Construction of prognostic model based on 22 DEGs. (A) Kaplan–Meier survival analysis of 28-day mortality between high-risk groups (red) and low-risk groups (blue). The color of each survival line indicated the 95% CI of probability of survival at each time point. (B) The ROC curve showed the AUC value of prognostic model. (C) The risk score analysis between high-risk and low-risk groups. (D) The survival status analysis between high-risk and low-risk groups. (E) The differentially expression analysis of 22 DEIRGs in prognostic model from 479 sepsis patients.

Figure 6

The prognostic efficacy of IRGs prognostic model. (A) The ROC curve of E-MTAB-4451 dataset. (B) The ROC curve of E-MTAB-5273 dataset. (C) The ROC curve of E-MTAB-5274 dataset. (D) The ROC curve of GSE95233 dataset. (E) The ROC curve of GSE106878 dataset. (F) The ROC curve of GSE63042 dataset.

Figure 7

The results of univariate independent prognostic analysis and multivariate independent prognostic analysis. (A) Univariate independent prognostic analysis. (B) Multivariate independent prognostic analysis. The red dots and green dots in the forest map indicated that the clinical feature was a high-risk factor and low-risk factor, respectively. ICUA, ICU acquired infection.

Figure 8

Relationships between clinical features and DEIRGs in prognostic model. (A) Different expression of CD1D between the ICUA/NICUA in sepsis. (B–R) Different expression of DEIRGs in prognostic model between Mars1 and Mars2-4 in sepsis. ICUA, ICU acquired infection; NICUA, No ICU acquired infection; Mars, molecular diagnosis and risk stratification of sepsis.

Figure 9

A constructed nomogram for 28-day mortality prediction of a patients with sepsis.

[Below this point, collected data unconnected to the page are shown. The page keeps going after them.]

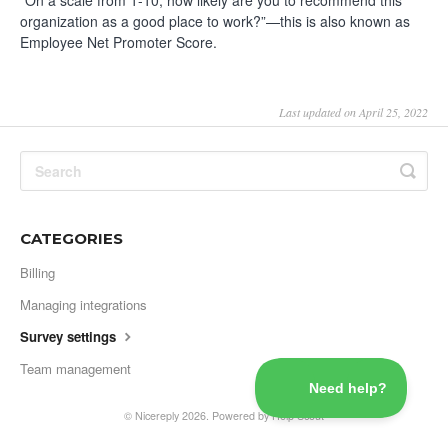
“On a scale from 1-10, how likely are you to recommend this
organization as a good place to work?”—this is also known as
Employee Net Promoter Score.
Last updated on April 25, 2022
CATEGORIES
Billing
Managing integrations
Survey settings
Team management
©
Nicereply
2026.
Powered by
Help Scout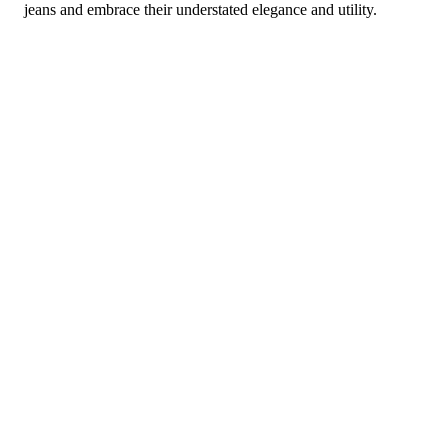
jeans and embrace their understated elegance and utility.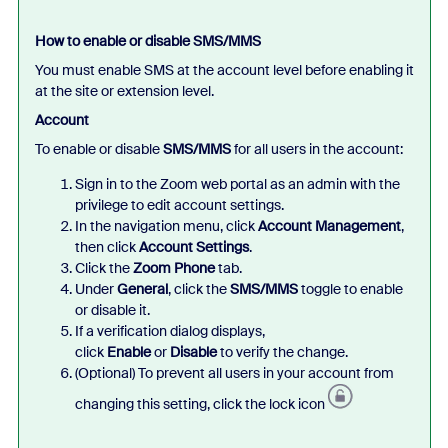
How to enable or disable SMS/MMS
You must enable SMS at the account level before enabling it
at the site or extension level.
Account
To enable or disable
SMS/MMS
for all users in the account:
Sign in to the Zoom web portal as an admin with the
privilege to edit account settings.
In the navigation menu, click
Account Management
,
then click
Account Settings
.
Click the
Zoom Phone
tab.
Under
General
, click the
SMS/MMS
toggle to enable
or disable it.
If a verification dialog displays,
click
Enable
or
Disable
to verify the change.
(Optional) To prevent all users in your account from
changing this setting, click the lock icon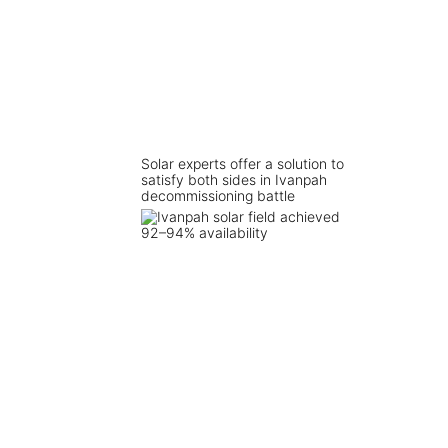
Solar experts offer a solution to
satisfy both sides in Ivanpah
decommissioning battle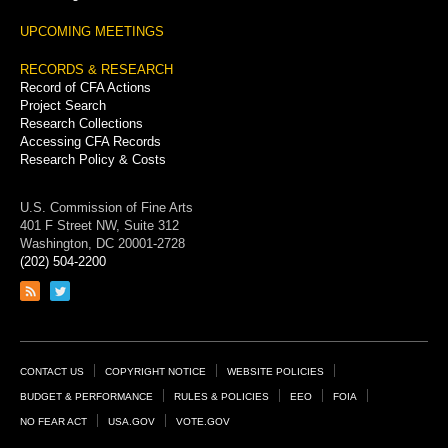
UPCOMING MEETINGS
RECORDS & RESEARCH
Record of CFA Actions
Project Search
Research Collections
Accessing CFA Records
Research Policy & Costs
U.S. Commission of Fine Arts
401 F Street NW, Suite 312
Washington, DC 20001-2728
(202) 504-2200
Link
Link
to
to
RSS
Twitter
feed
page
Footer
CONTACT US
COPYRIGHT NOTICE
WEBSITE POLICIES
Links
BUDGET & PERFORMANCE
RULES & POLICIES
EEO
FOIA
NO FEAR ACT
USA.GOV
VOTE.GOV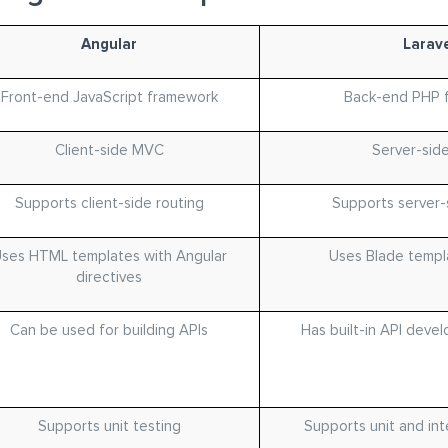
Angular
Larave
Front-end JavaScript framework
Back-end PHP 
Client-side MVC
Server-sid
Supports client-side routing
Supports server-
ses HTML templates with Angular
Uses Blade templ
directives
Can be used for building APIs
Has built-in API deve
Supports unit testing
Supports unit and int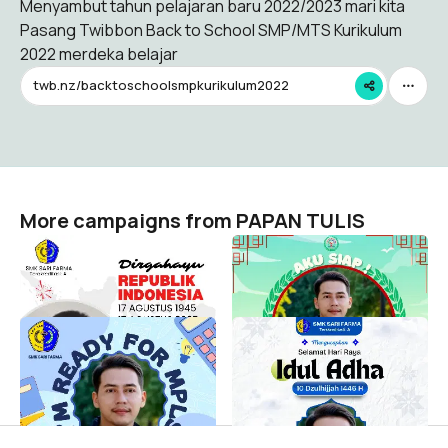
Menyambut tahun pelajaran baru 2022/2023 mari kita
Pasang Twibbon Back to School SMP/MTS Kurikulum
2022 merdeka belajar
twb.nz/backtoschoolsmpkurikulum2022
More campaigns from PAPAN TULIS
HUT RI ke 80
MPLS SMK Kokorono Siji
PAPAN TULIS
PAPAN TULIS
23
23
MPLS SMK SARI FARMA
Idul Adha 2025 Sari Farma
DEPOK
PAPAN TULIS
15
PAPAN TULIS
7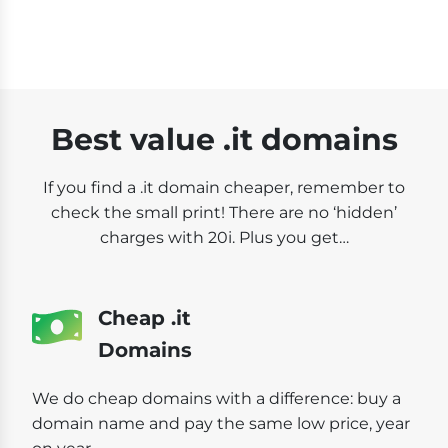
Best value .it domains
If you find a .it domain cheaper, remember to
check the small print! There are no ‘hidden’
charges with 20i. Plus you get…
Cheap .it
Domains
We do cheap domains with a difference: buy a
domain name and pay the same low price, year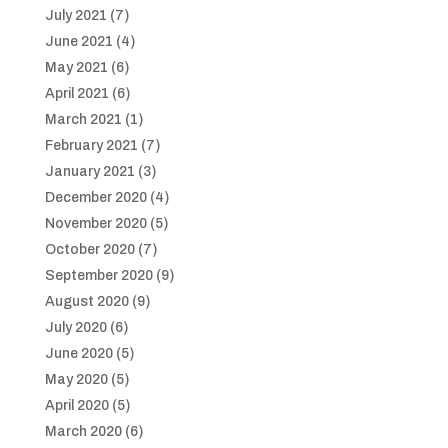
July 2021
(7)
June 2021
(4)
May 2021
(6)
April 2021
(6)
March 2021
(1)
February 2021
(7)
January 2021
(3)
December 2020
(4)
November 2020
(5)
October 2020
(7)
September 2020
(9)
August 2020
(9)
July 2020
(6)
June 2020
(5)
May 2020
(5)
April 2020
(5)
March 2020
(6)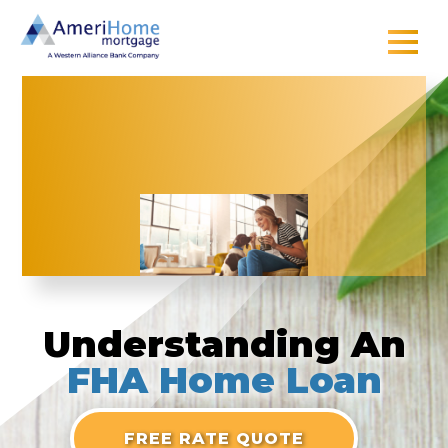
Skip
to
content
Understanding
An
FHA Home Loan
FREE RATE QUOTE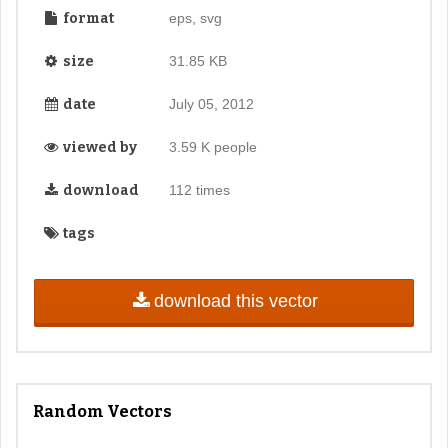
format
eps, svg
size
31.85 KB
date
July 05, 2012
viewed by
3.59 K people
download
112 times
tags
download this vector
Random Vectors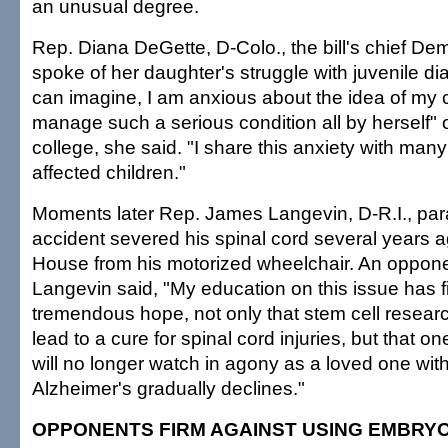
an unusual degree.
Rep. Diana DeGette, D-Colo., the bill's chief Dem
spoke of her daughter's struggle with juvenile di
can imagine, I am anxious about the idea of my c
manage such a serious condition all by herself"
college, she said. "I share this anxiety with many
affected children."
Moments later Rep. James Langevin, D-R.I., par
accident severed his spinal cord several years 
House from his motorized wheelchair. An opponen
Langevin said, "My education on this issue has f
tremendous hope, not only that stem cell resear
lead to a cure for spinal cord injuries, but that one
will no longer watch in agony as a loved one wit
Alzheimer's gradually declines."
OPPONENTS FIRM AGAINST USING EMBRY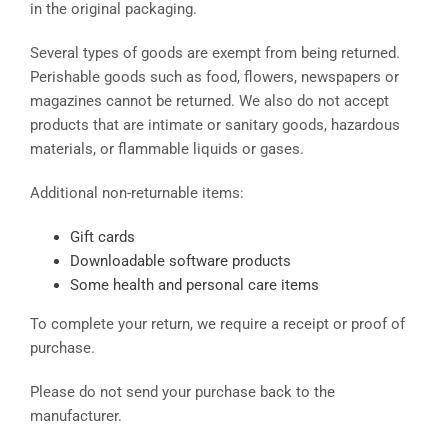
in the original packaging.
Several types of goods are exempt from being returned.
Perishable goods such as food, flowers, newspapers or
magazines cannot be returned. We also do not accept
products that are intimate or sanitary goods, hazardous
materials, or flammable liquids or gases.
Additional non-returnable items:
Gift cards
Downloadable software products
Some health and personal care items
To complete your return, we require a receipt or proof of
purchase.
Please do not send your purchase back to the
manufacturer.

ICUA, ICU acquired infection; Mars, molecular diagnosis and risk stratification of sepsis.

Figure 10

The functional enrichment analysis for DEIRGs in prognostic model. (A) Biological process. (B) Cell component. (C) Molecular function. (D) KEGG pathway enrichment analysis.

Figure 11

Comparison and correlation of circulating immune cells between low-risk and high-risk groups. (A) Comparison of circulating immune cells between low-risk and high-risk groups via CIBERSORTx. (B–J) Correlation between risk scores and circulating immune cells via Spearman correlation analysis. *p < 0.05.